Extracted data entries
--
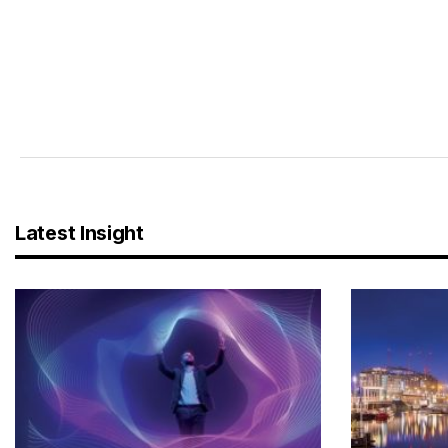
Latest Insight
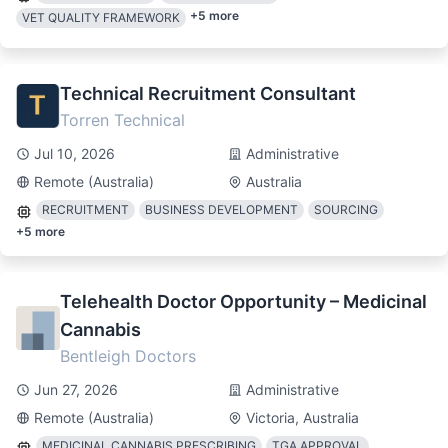
+
5
more
VET QUALITY FRAMEWORK
Technical Recruitment Consultant
Torren Technical
Jul 10, 2026
Administrative
Remote (Australia)
Australia
RECRUITMENT
BUSINESS DEVELOPMENT
SOURCING
+
5
more
Telehealth Doctor Opportunity – Medicinal
Cannabis
Bentleigh Doctors
Jun 27, 2026
Administrative
Remote (Australia)
Victoria, Australia
MEDICINAL CANNABIS PRESCRIBING
TGA APPROVAL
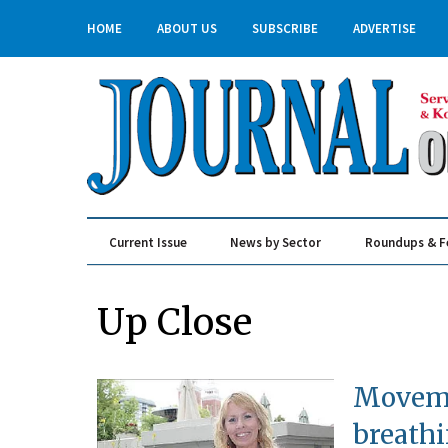
HOME
ABOUT US
SUBSCRIBE
ADVERTISE
Current Issue
News by Sector
Roundups & F
Real Estate & Construction
Up Close
Moveme
breathi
--
**Task prompt:**
Print exactly the lines from the line with "BUSINESS DEVELOPMENT" through the end of the data, both ends included, and print no pictures.

**Result of this task:**
BUSINESS DEVELOPMENT
SOURCING
+
5
more
Telehealth Doctor Opportunity – Medicinal
Cannabis
Bentleigh Doctors
Jun 27, 2026
Administrative
Remote (Australia)
Victoria, Australia
MEDICINAL CANNABIS PRESCRIBING
TGA APPROVAL
HOME
ABOUT US
SUBSCRIBE
ADVERTISE
Current Issue
News by Sector
Roundups & F
Real Estate & Construction
Up Close
Moveme
breathi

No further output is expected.